ЧТО СДЕЛАТЬ:
a) Ответьте на вопросы по тексту о марийском молении, пометив ответы так же, как вопросы.
(i) Как по-марийски называется бульон?
(ii) Чем, по объяснению Валерия Кузьминых, оказались «пышные блины»?
(iii) Что, по словам карта, делают потом в лесу?
b) Пожалуйста, выпишите из текста о марийском молении отрывок от слов «Зарезанное-то все в» до слов «Карт продолжал.» включительно.

ТЕКСТ ДЛЯ АНАЛИЗА:
________________________

И все идут в рощу. Там карт в белой марийской одежде в пяти случаях пять молитв читает.
Зарезанное-то все в котел, варится там, пока бульон, леи по-нашему, наваристый не станет. Кишки бараньи промоют, туда кашу, сало, кровь. Сокта! Как колбаса такая — поесть-то марийцы умеют! Мясо-то кипит, гуси — сало вытапливается — снимают, все в кашу. Ох, вкусная, сытная.
...Фотохудожник Валерий Кузьминых, который бывал на молениях, объяснил мне потом, что «пышные блины» — это лепешки. Его и нескольких других русских на моленьи принимали сердечно, но попросили уйти, когда стали резать животных, а потом снова позвали. Когда же все сварили, очень гостеприимно угощали.
— Я вареной гусятины поел и блинов, — сказал он, — а каша слишком уж жирная. А вот все знакомые городские марийцы, когда детство вспоминают, особенно по этой каше тоскуют...
Карт продолжал.
— Потом в лесу все сжигают, чтоб и сору не осталось.

________________________

ИСХОДНЫЕ ДАННЫЕ:
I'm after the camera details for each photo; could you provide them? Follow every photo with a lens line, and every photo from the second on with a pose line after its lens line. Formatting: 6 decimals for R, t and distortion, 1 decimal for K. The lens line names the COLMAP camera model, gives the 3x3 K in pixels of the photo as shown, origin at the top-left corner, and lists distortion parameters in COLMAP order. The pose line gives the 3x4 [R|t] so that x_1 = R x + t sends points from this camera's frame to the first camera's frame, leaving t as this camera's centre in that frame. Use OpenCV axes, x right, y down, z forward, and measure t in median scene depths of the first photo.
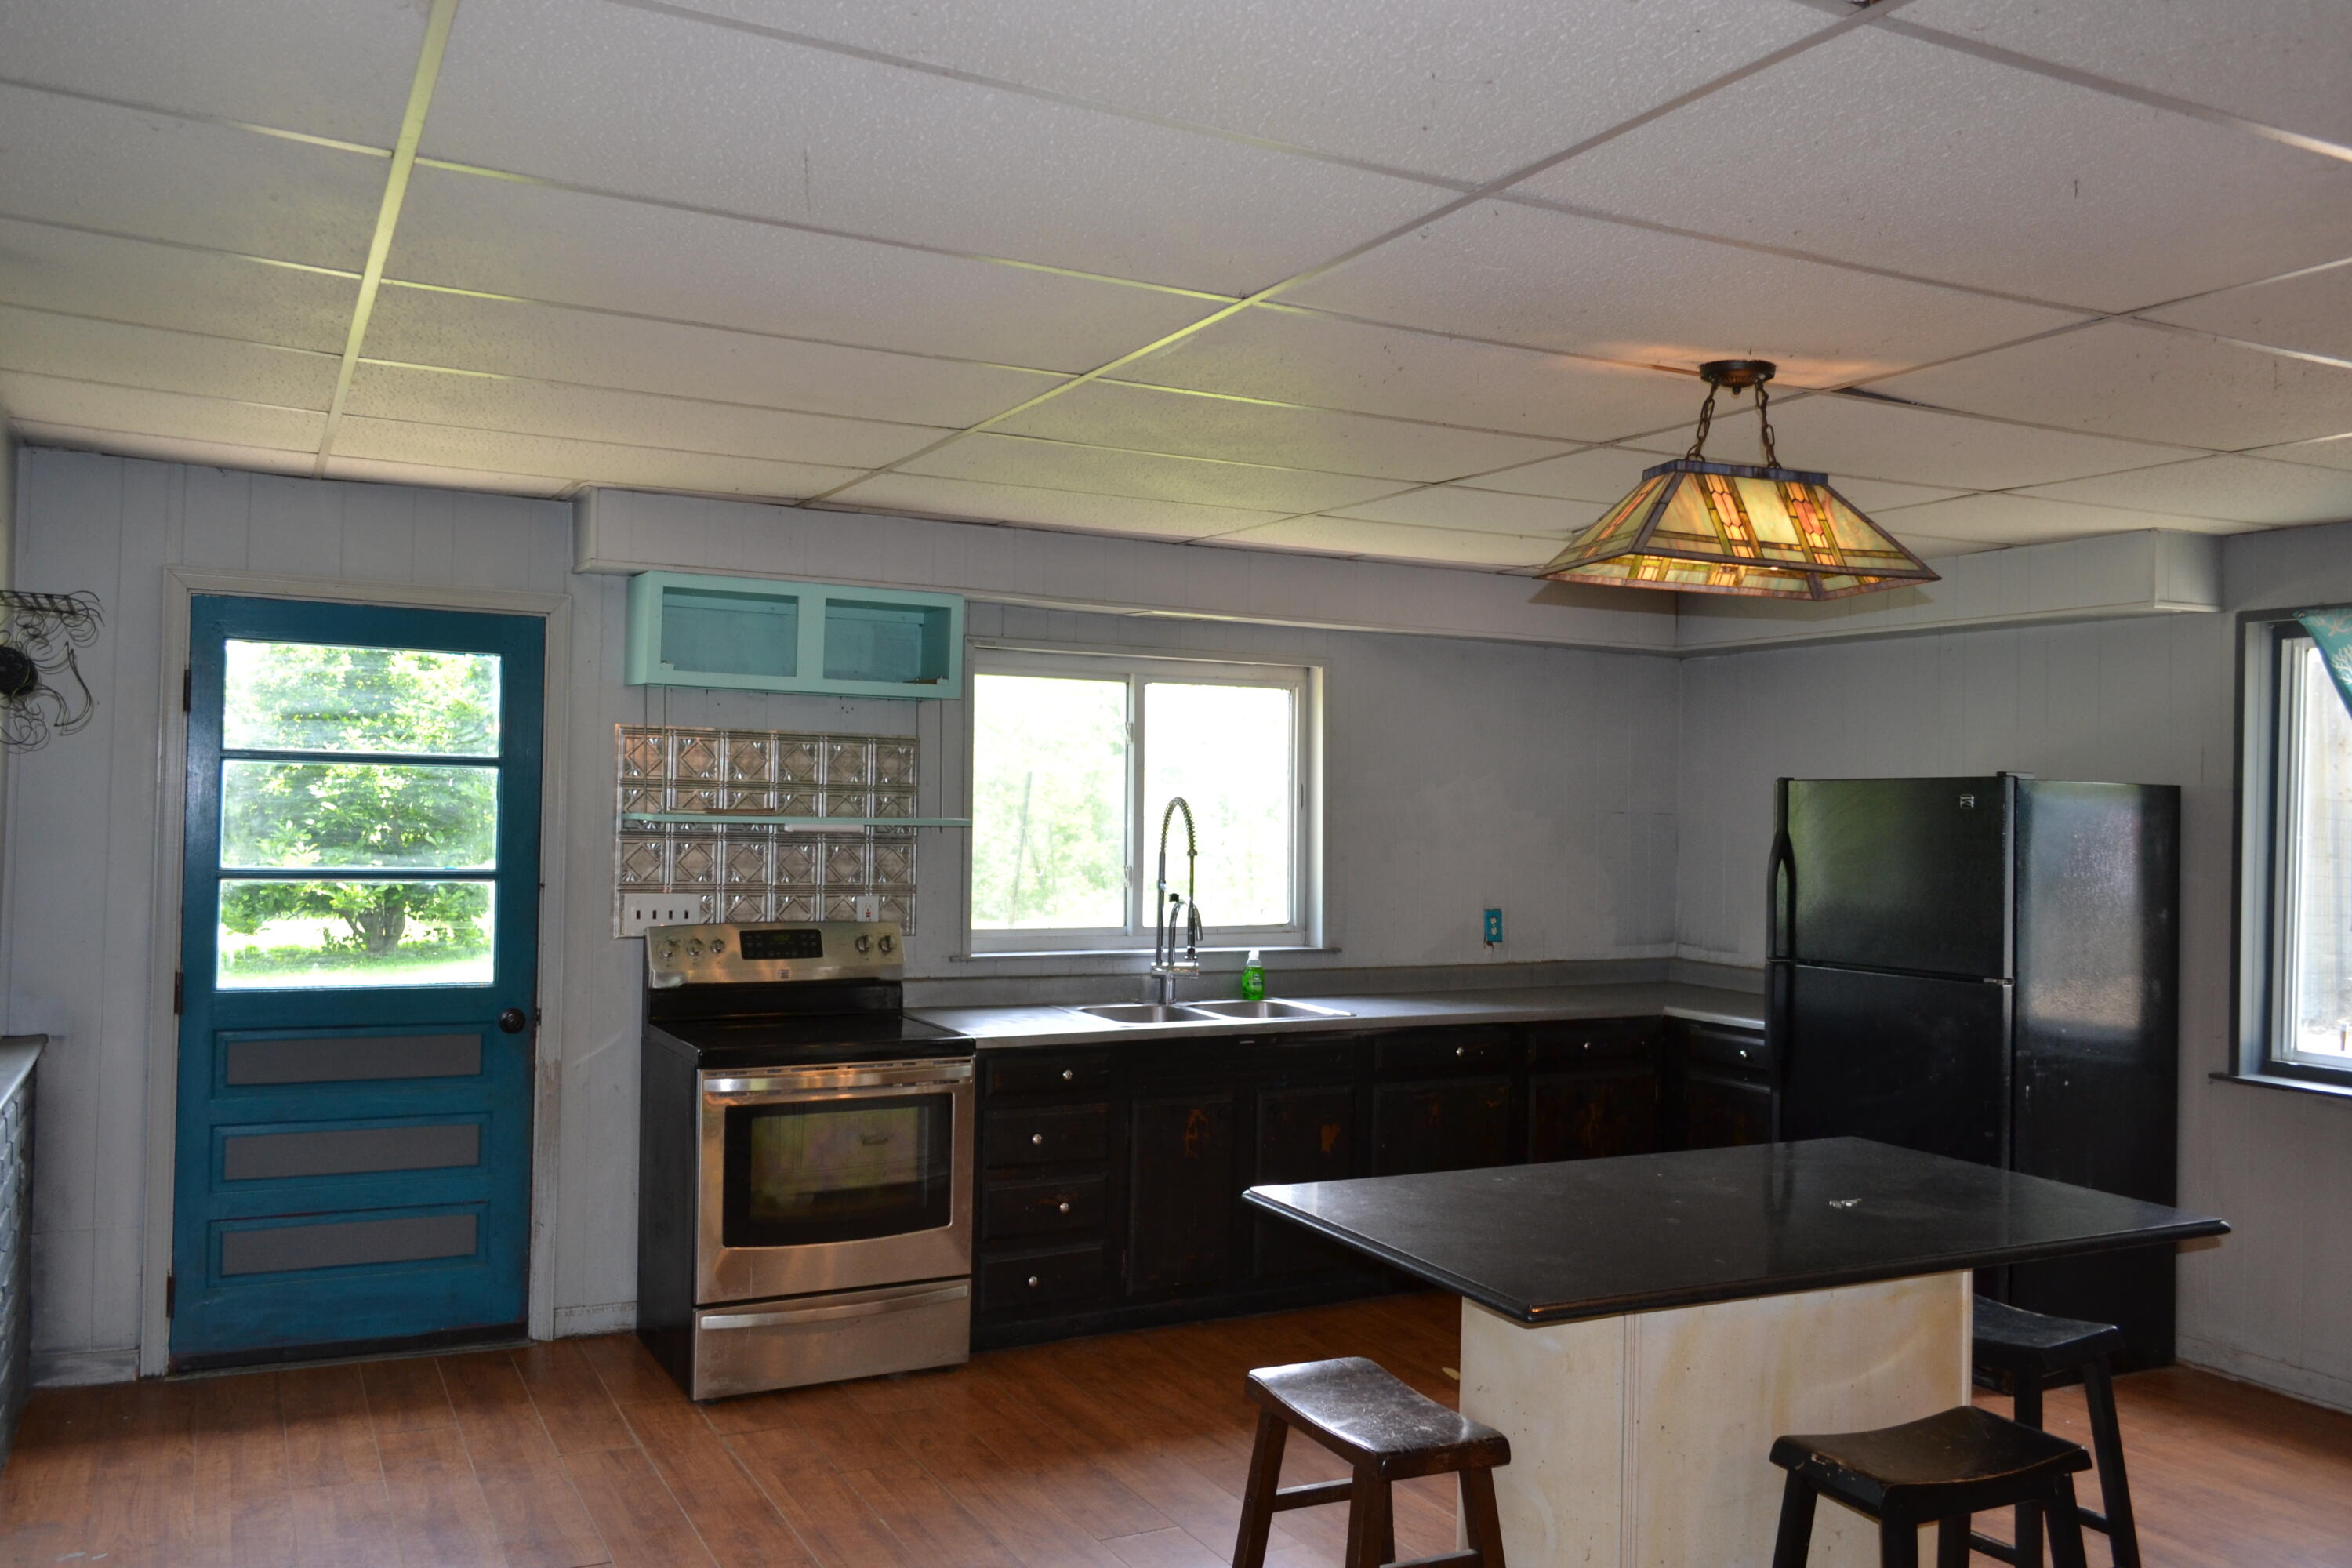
lens RADIAL K [[1863.2, 0, 1169.2], [0, 1863.2, 781.2], [0, 0, 1]] dist [-0.014763, 0.003256]
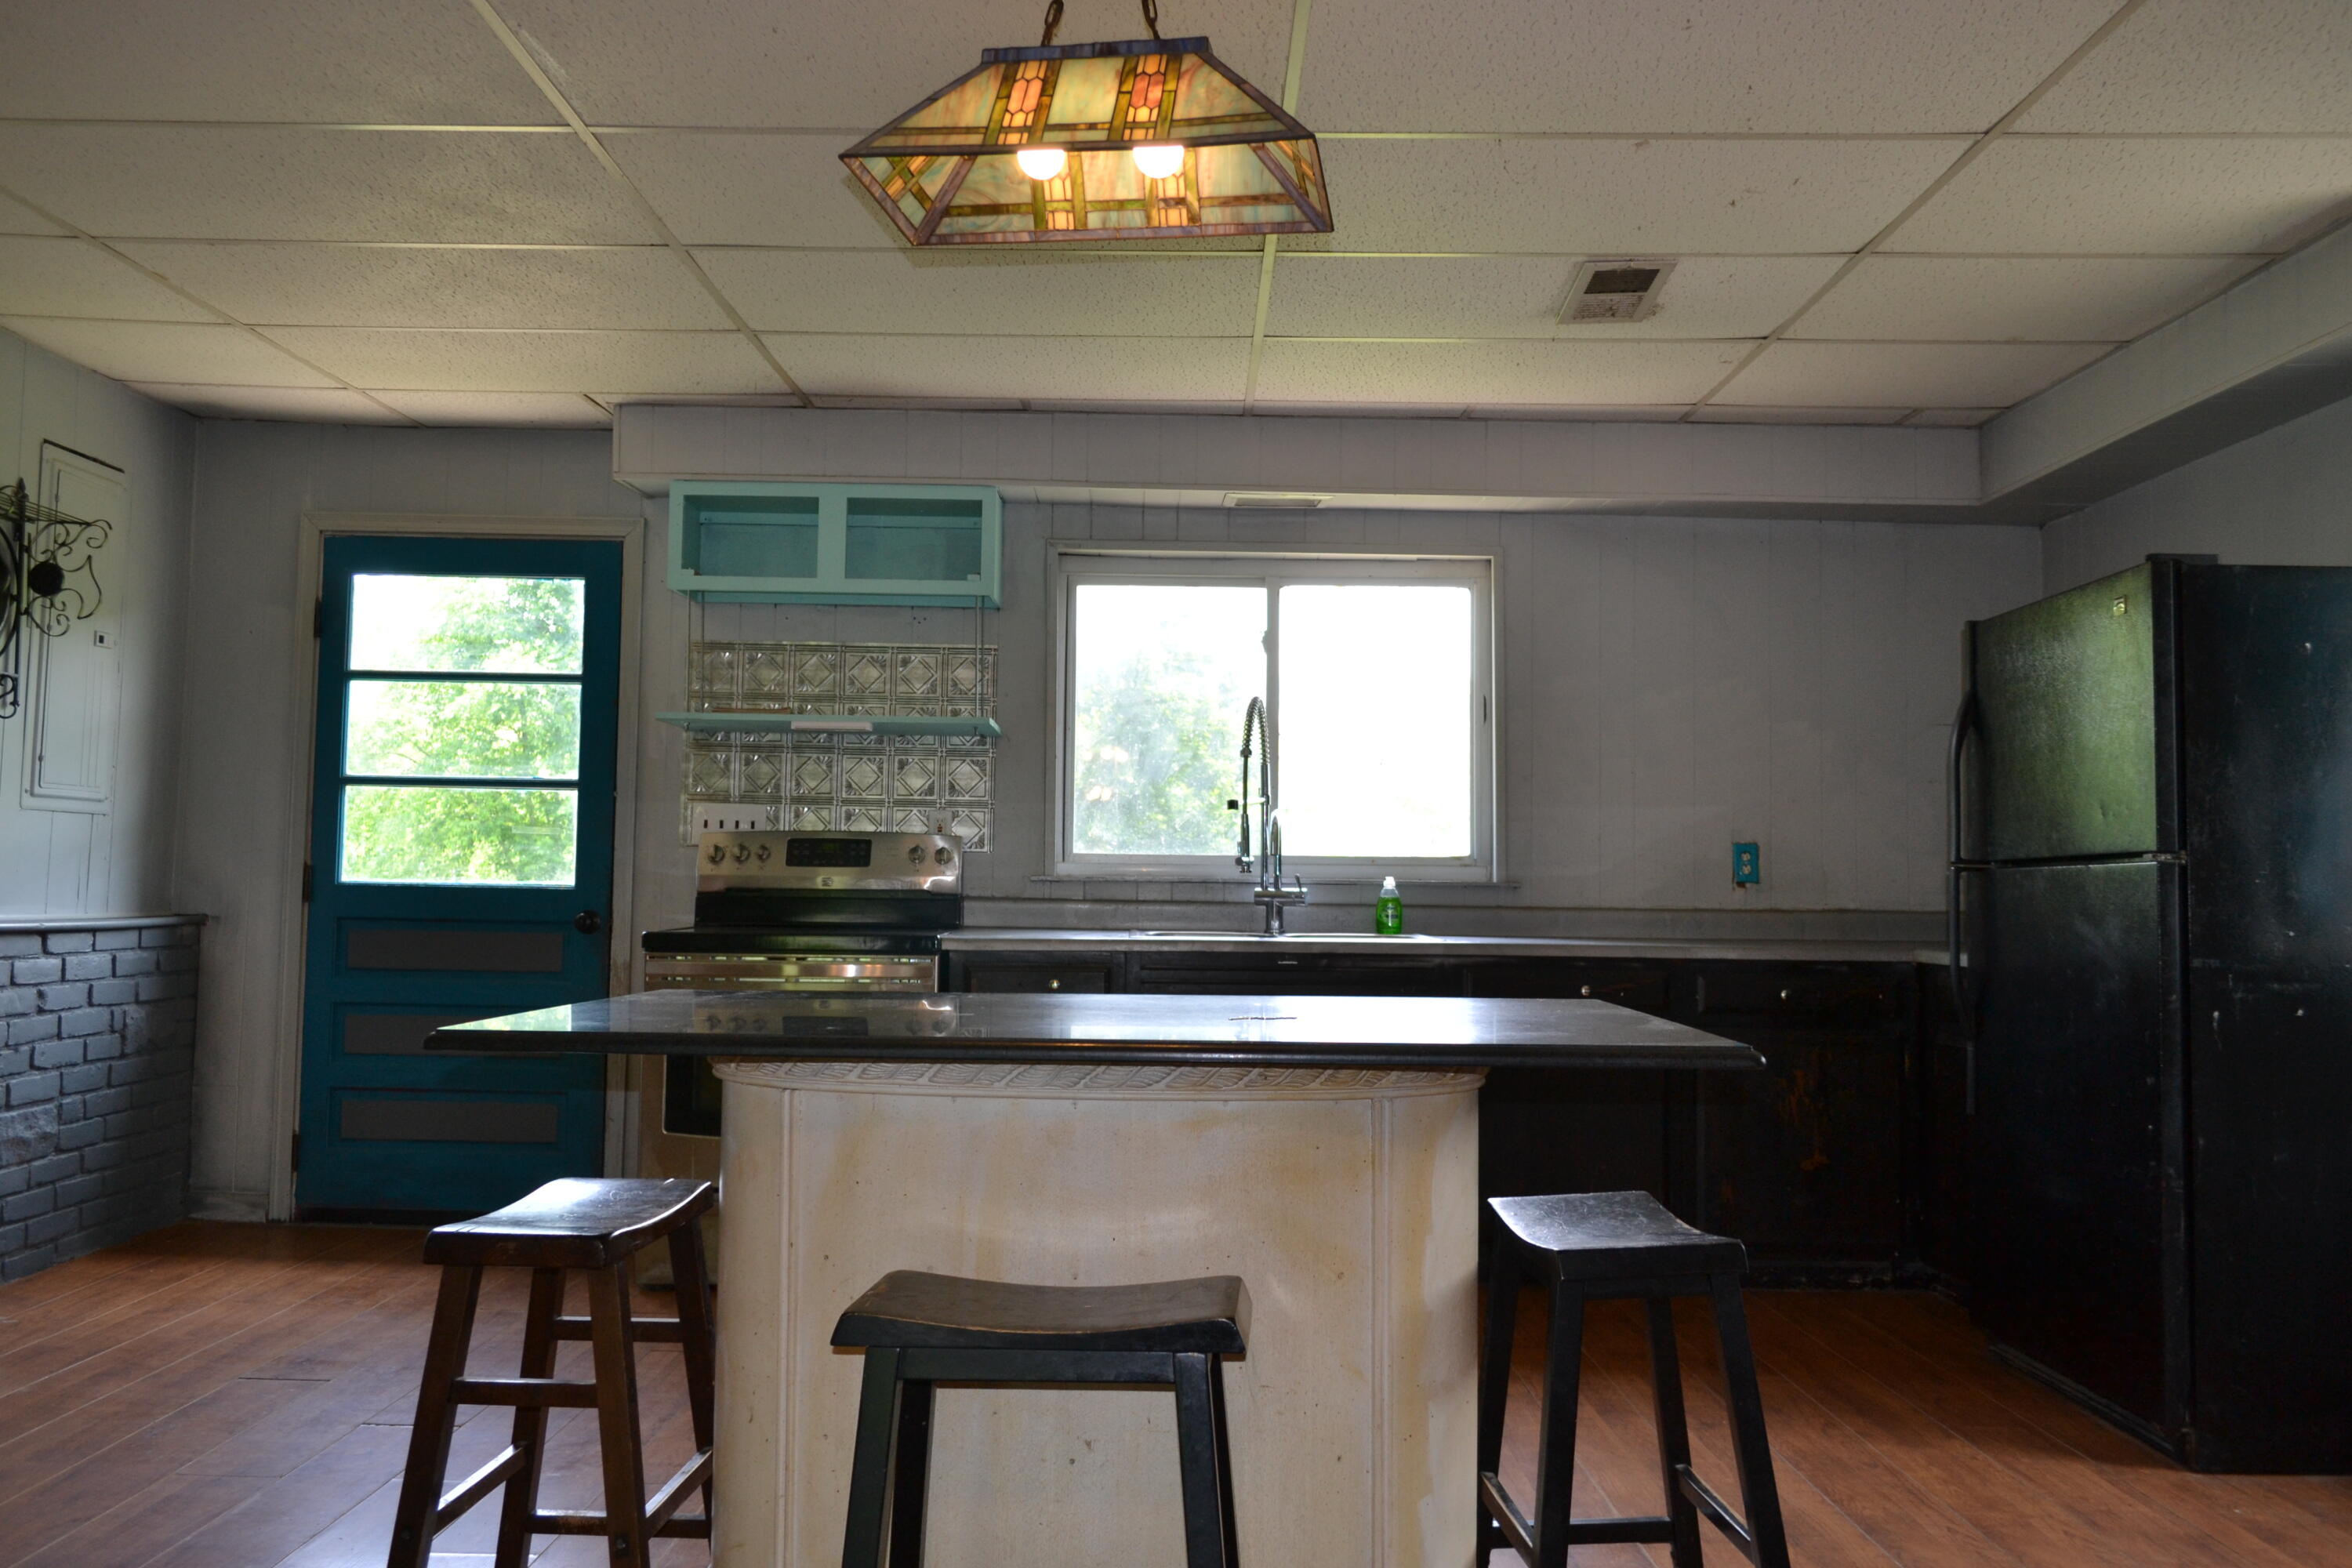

________________________

ПИСЬМЕННЫЕ ОТВЕТЫ:
a)
(i) Леи.
(ii) Лепешками.
(iii) Всё сжигают, чтоб и сору не осталось.

b)
Зарезанное-то все в котел, варится там, пока бульон, леи по-нашему, наваристый не станет. Кишки бараньи промоют, туда кашу, сало, кровь. Сокта! Как колбаса такая — поесть-то марийцы умеют! Мясо-то кипит, гуси — сало вытапливается — снимают, все в кашу. Ох, вкусная, сытная.
...Фотохудожник Валерий Кузьминых, который бывал на молениях, объяснил мне потом, что «пышные блины» — это лепешки. Его и нескольких других русских на моленьи принимали сердечно, но попросили уйти, когда стали резать животных, а потом снова позвали. Когда же все сварили, очень гостеприимно угощали.
— Я вареной гусятины поел и блинов, — сказал он, — а каша слишком уж жирная. А вот все знакомые городские марийцы, когда детство вспоминают, особенно по этой каше тоскуют...
Карт продолжал.